## Required action
Give every line of the data again, unchanged, but with no pictures.

─── Data excerpt

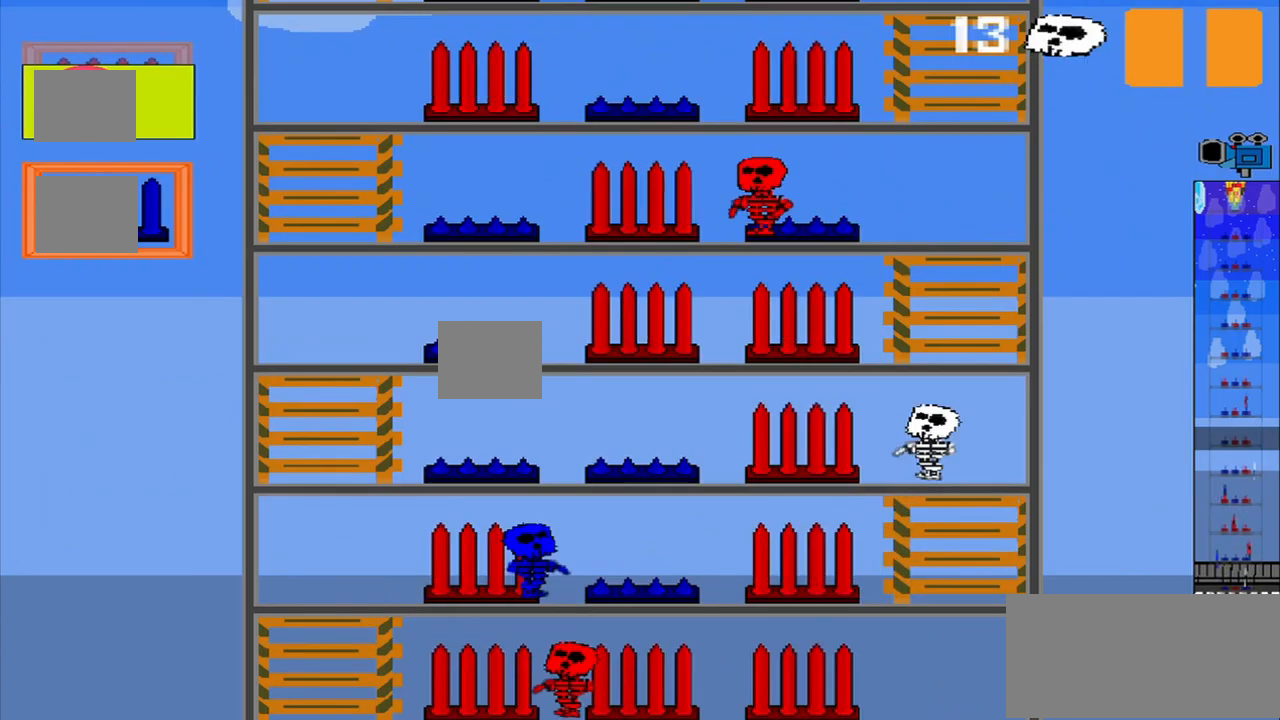
{"buttons": [], "left_stick": "center", "events": [[209, "left_stick", "down"], [334, "CROSS", "down"], [417, "left_stick", "center"], [459, "CROSS", "up"]]}
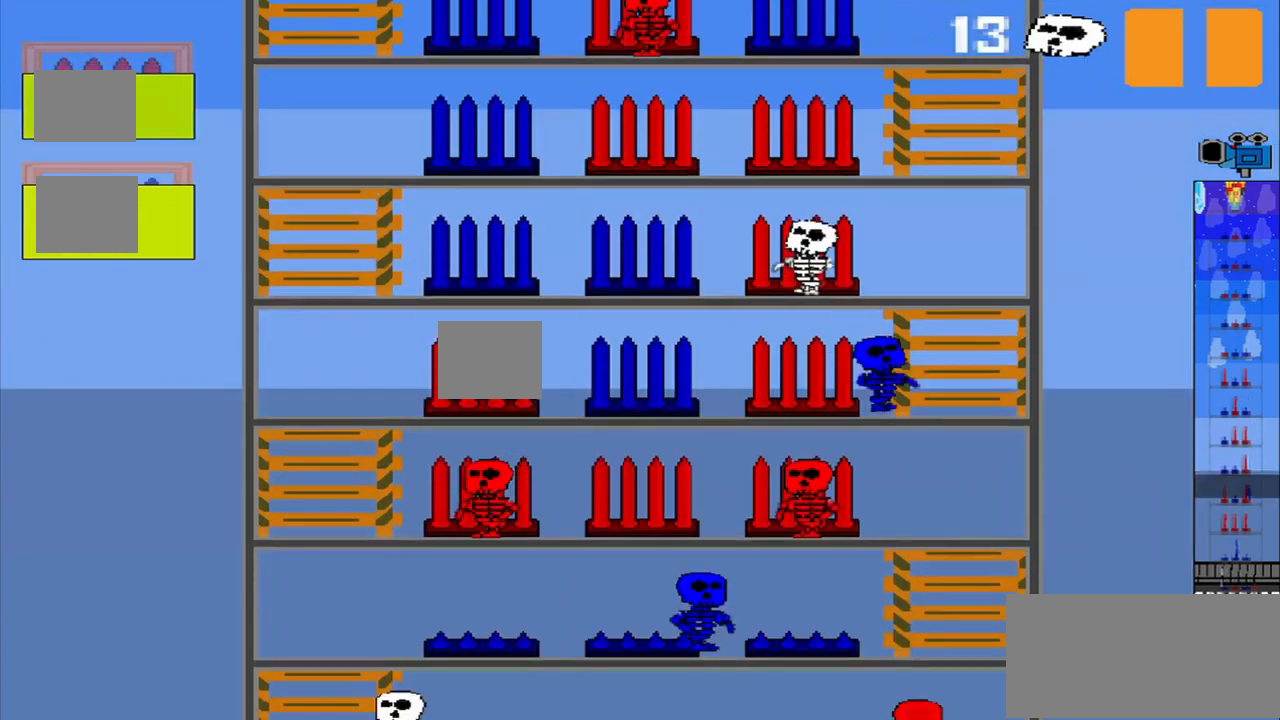
{"buttons": [], "left_stick": "center", "events": [[292, "left_stick", "down"], [500, "left_stick", "center"]]}
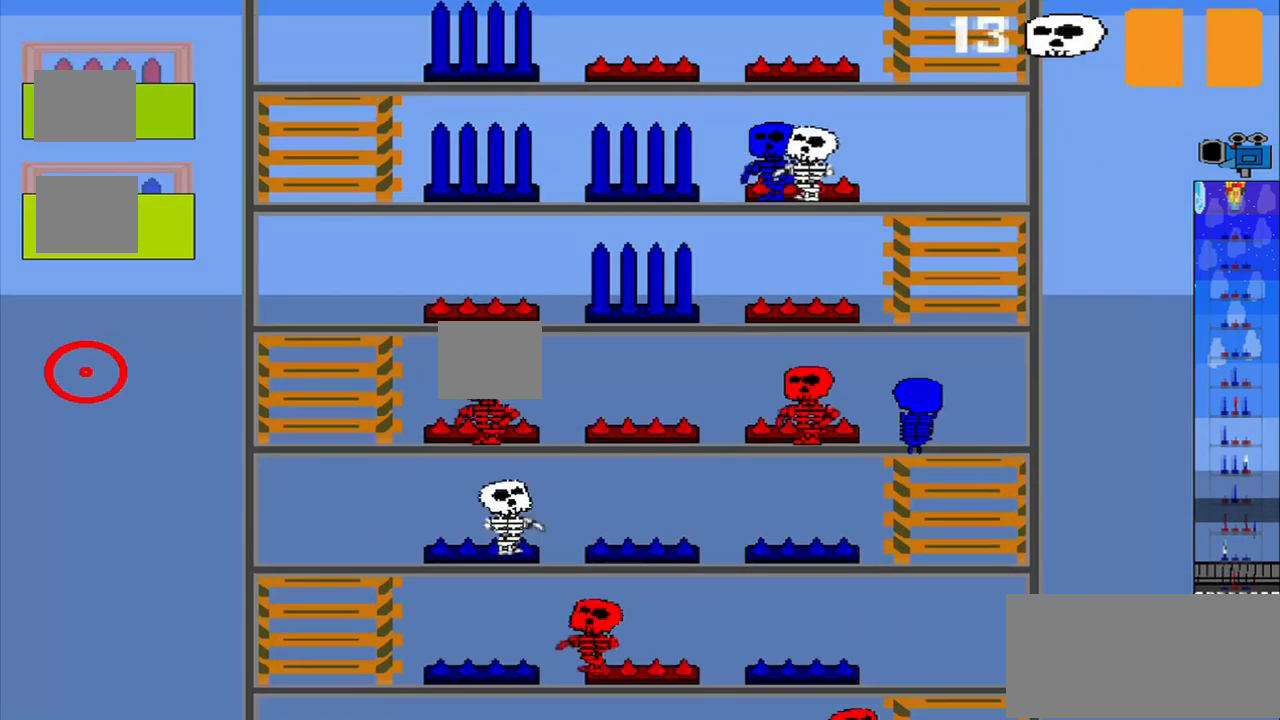
{"buttons": [], "left_stick": "center", "events": []}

──────

## Answer for this exercise
{"buttons": [], "left_stick": "center", "events": [[209, "left_stick", "down"], [334, "CROSS", "down"], [417, "left_stick", "center"], [459, "CROSS", "up"]]}
{"buttons": [], "left_stick": "center", "events": [[292, "left_stick", "down"], [500, "left_stick", "center"]]}
{"buttons": [], "left_stick": "center", "events": []}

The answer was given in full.